• [Problem requirements]: Copy every line of text in the items below word for word, and leave out the pictures.

== Segment start ==

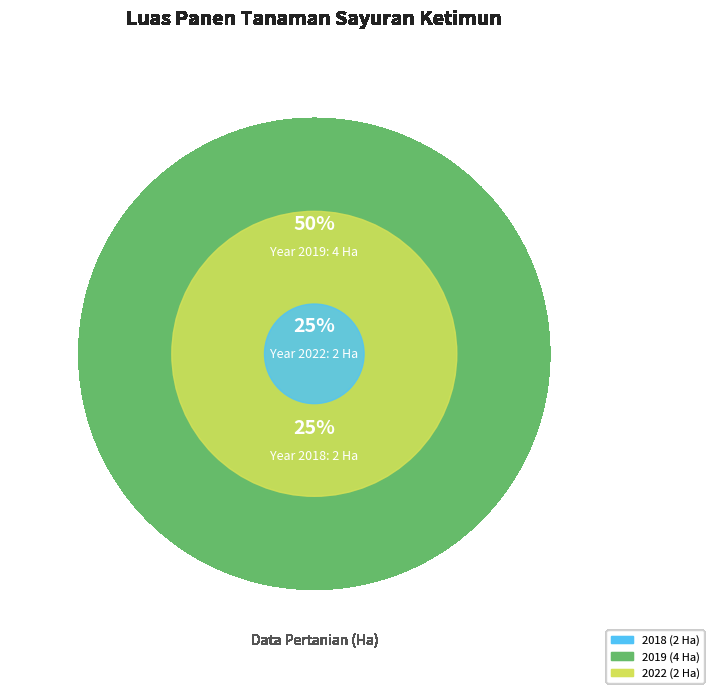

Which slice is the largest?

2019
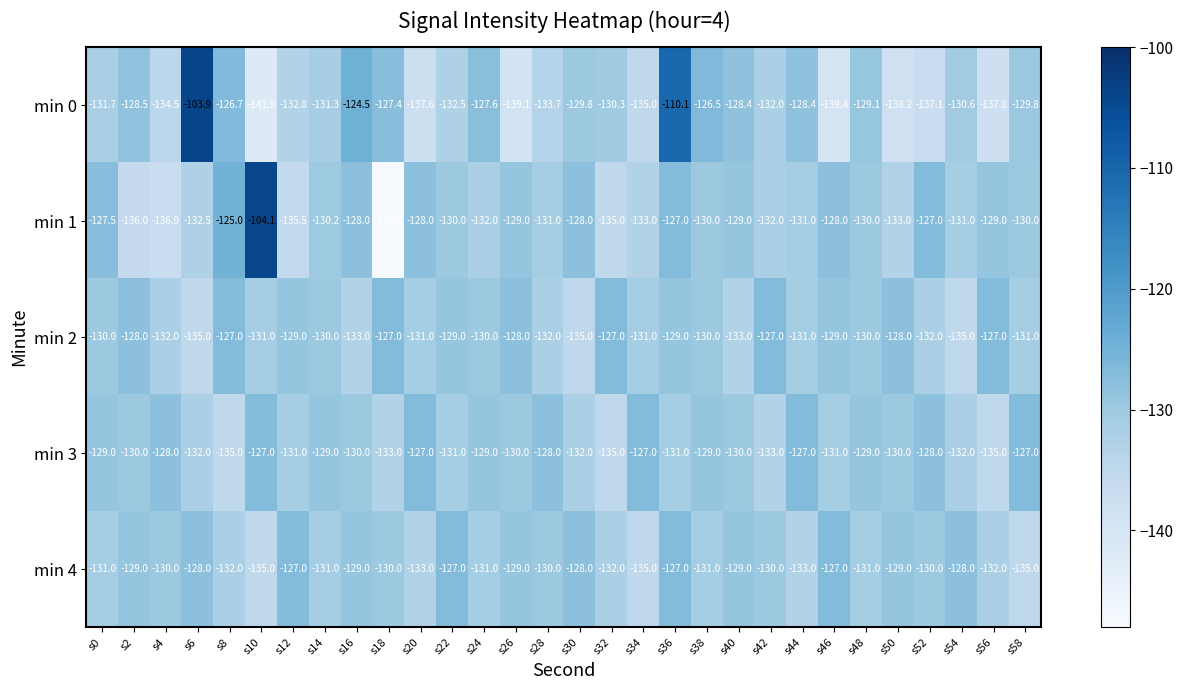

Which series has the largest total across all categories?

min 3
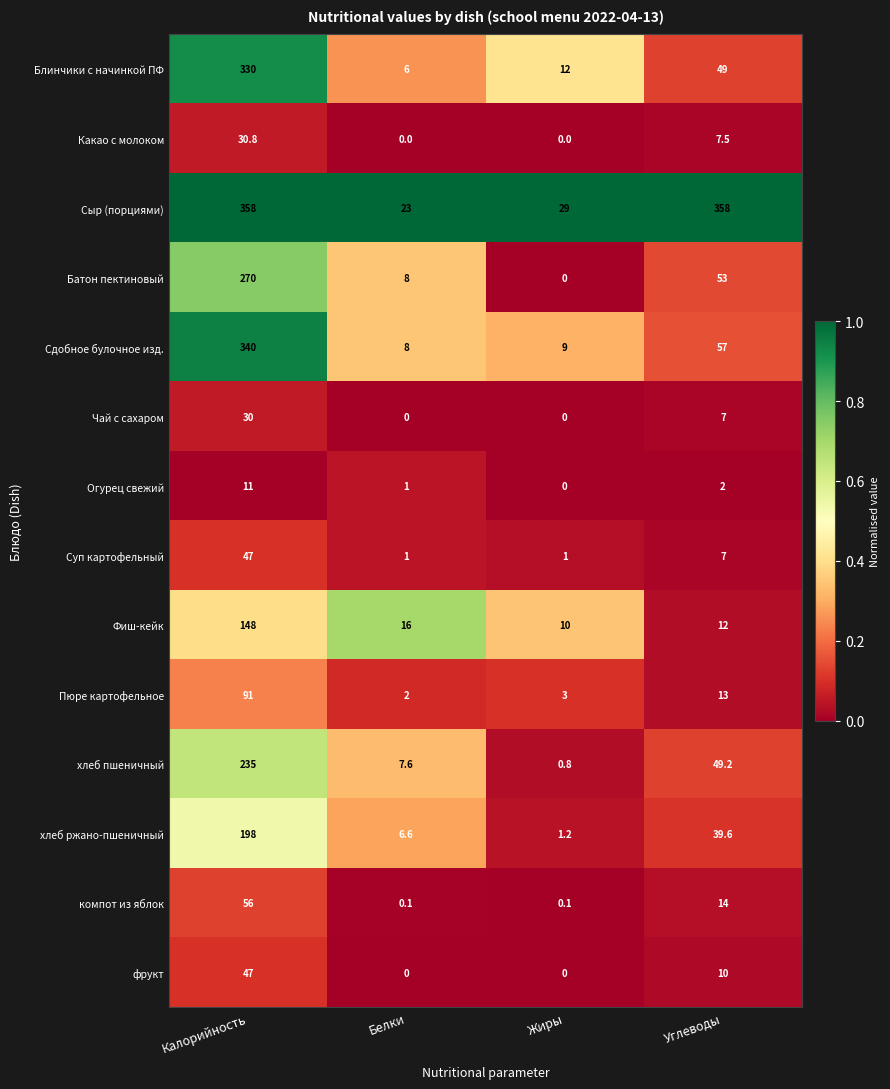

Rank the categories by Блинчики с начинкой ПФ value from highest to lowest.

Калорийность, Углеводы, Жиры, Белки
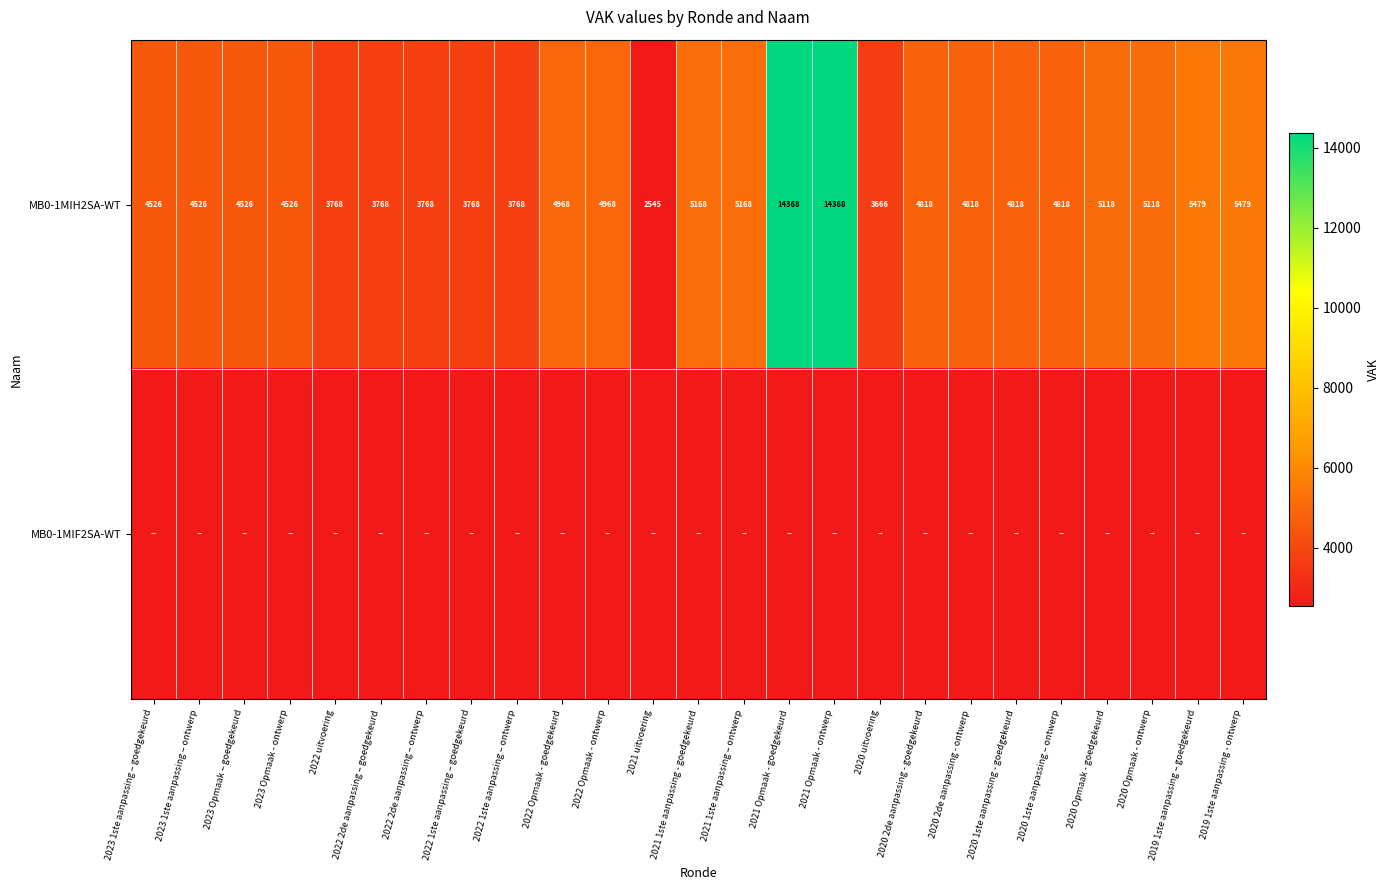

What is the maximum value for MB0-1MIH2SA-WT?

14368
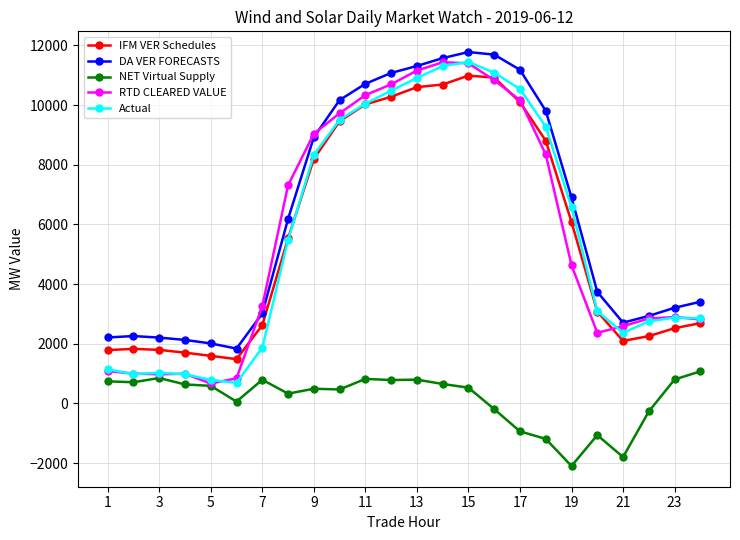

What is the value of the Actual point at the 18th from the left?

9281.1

== Segment end ==

• [Answer area]:
Which slice is the largest?

2019

Which series has the largest total across all categories?

min 3

Rank the categories by Блинчики с начинкой ПФ value from highest to lowest.

Калорийность, Углеводы, Жиры, Белки

What is the maximum value for MB0-1MIH2SA-WT?

14368

What is the value of the Actual point at the 18th from the left?

9281.1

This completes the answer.